The "Notre Dame Bun" will ever remain, for at least one generation of Notre Dame men, as delightful a gastronomic memory as it was -- too often -- a cause of distress. A new bakery was built in 1902, and the bakers, brought over from Holland, put out a new bun.[42] Its success was immediate and enduring. It became an essential part of every Notre Dame breakfast. It came to the table fresh and warm; the inside was doughy and readily lent itself to the manufacture of small "doughballs" that made perfect pellets when the prefects relaxed for a moment. So popular did the concoction become that its fame spread beyond the campus. Father John Talbot Smith, from Dobbs Ferry, N. Y., on his visits to Notre Dame always took away with him a sack-full of buns. And J. P. McAvoy wrote a poem about it.

Traditionally, we reckon jubilees at twenty-five year periods. It is a striking fact that Notre Dame's jubilees have coincided with war. About the time of its founding, Notre Dame saw the United States involved in the Mexican War. The silver jubilee came at the close of the Civil War. Her fiftieth anniversary saw Hearst whipping up the Spanish-American fracas. In 1917, when the University was seventy-five years old, we were in the midst of World War I. And now as she celebrated her centenary, the University again found the country involved in even a more grim conflict.

Of these wars, none was so unpopular as the Spanish-American War. In retrospect, and to Catholics especially, the struggle with Spain was such a useless affair. In spite of the good offices of the Holy See, which, as direct intermediary with Spain, had procured Spain's consent to all our demands, the newspapers and vested interests flung this country into war. Protestant bigotry ridiculed Catholics, crying that Spain had erected more crosses and thereon crucified more men than any other nation under the sun.

As we drew closer to the conflict, students and faculty were confused by the propaganda. An incident which, perhaps, had its counterpart in no other college in the country, served to arouse the student body. At Notre Dame there had been a young boy from Chicago, John Shillington, a fine strip of a lad, dashing, likeable, athletic. In the spring of 1897, when the team went to Chicago for a baseball game, John, who had played in the game, went off on a lark and did not return with the team. For this infraction of the rule John was expelled.

Everyone was distressed about the affair, most of all John. He agreed that the University authorities did him no injustice, and to get away from it all, he joined the Navy. One day, from the battleship Maine, he wrote to a former college mate:

When the Maine was blown up in Havana harbor, Shillington was killed. Of course no one was permitted to think other than that Spain was at the bottom of it. For Notre Dame boys, there was something deeply personal about the incident. Indignant, they held a mass-meeting. No less a personage than Austin O'Malley urged the boys to get "into it." He would go with them, he shouted, as their own medical officer. At the conclusion, the students ran from the gymnasium shouting "To hell with Spain!" They made their way over to St. Mary's where they tossed a protesting watchman into the bushes, and paraded through the grounds.[44]

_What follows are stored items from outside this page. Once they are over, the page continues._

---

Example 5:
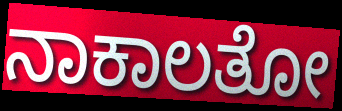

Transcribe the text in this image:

ನಾಕಾಲತೋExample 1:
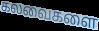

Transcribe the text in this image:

கலவைகளை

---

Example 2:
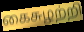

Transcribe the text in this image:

கைசுழற்றி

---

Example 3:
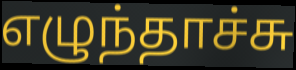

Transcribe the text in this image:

எழுந்தாச்சு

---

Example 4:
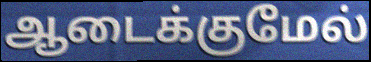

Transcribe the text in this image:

ஆடைக்குமேல்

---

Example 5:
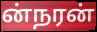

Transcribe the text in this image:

ன்நரன்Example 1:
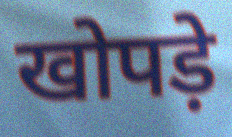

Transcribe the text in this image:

खोपड़े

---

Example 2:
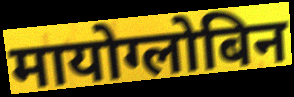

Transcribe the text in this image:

मायोग्लोबिन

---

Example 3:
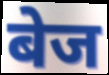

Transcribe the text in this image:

बेज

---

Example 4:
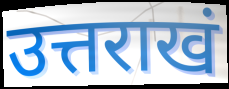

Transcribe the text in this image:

उत्तराखं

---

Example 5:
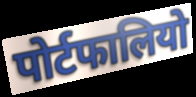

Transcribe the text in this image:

पोर्टफालियो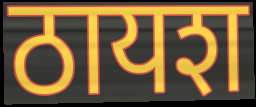
ठायश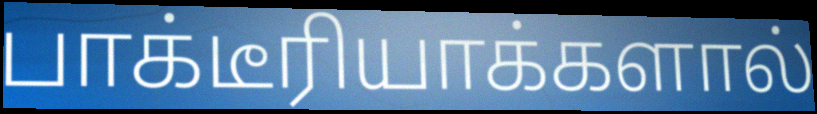
பாக்டீரியாக்களால்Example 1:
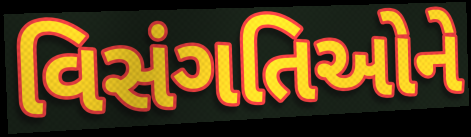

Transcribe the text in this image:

વિસંગતિઓને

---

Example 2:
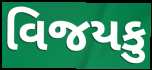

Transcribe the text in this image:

વિજયકુ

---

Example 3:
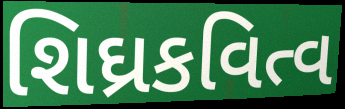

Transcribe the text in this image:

શિઘ્રકવિત્વ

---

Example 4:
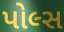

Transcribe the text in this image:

The war was of short duration. Nevertheless, quite a few Notre Dame men saw action.[45] Many more joined up but never reached the fighting front. A sort of Irish Brigade was formed on the campus, and there was much marching and drilling and not a little horseplay.[46] It was apparent from the beginning that Spain was hopelessly outclassed, and the students' initial enthusiasm soon vanished.

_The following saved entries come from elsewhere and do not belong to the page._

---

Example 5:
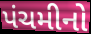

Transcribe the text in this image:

પંચમીનો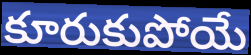
కూరుకుపోయే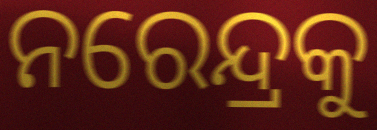
ନରେନ୍ଦ୍ରକୁ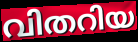
വിതറിയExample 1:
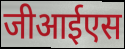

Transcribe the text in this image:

जीआईएस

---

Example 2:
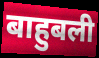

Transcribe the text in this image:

बाहुबली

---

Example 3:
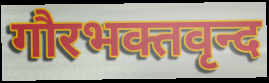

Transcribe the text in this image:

गौरभक्तवृन्द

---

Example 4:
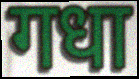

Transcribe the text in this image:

गधा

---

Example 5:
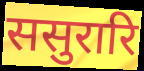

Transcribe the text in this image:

ससुरारि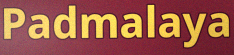
Padmalaya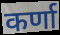
कर्णा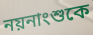
নয়নাংশুকে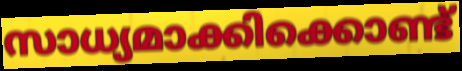
സാധ്യമാക്കിക്കൊണ്ട്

A graduate of 1883, J. P. ("Patsy") O'Neill, later a captain, and finally a general, was at the bloody assault of San Juan Hill. He avowed that only his spartan athletic training at Notre Dame enabled him to survive the rigors of the campaign.[47] As for poor Shillington, his sacrifice was later commemorated with a granite monument topped by one of the shells resurrected from the Maine. The memorial is tucked away in one of the nooks of Brownson campus.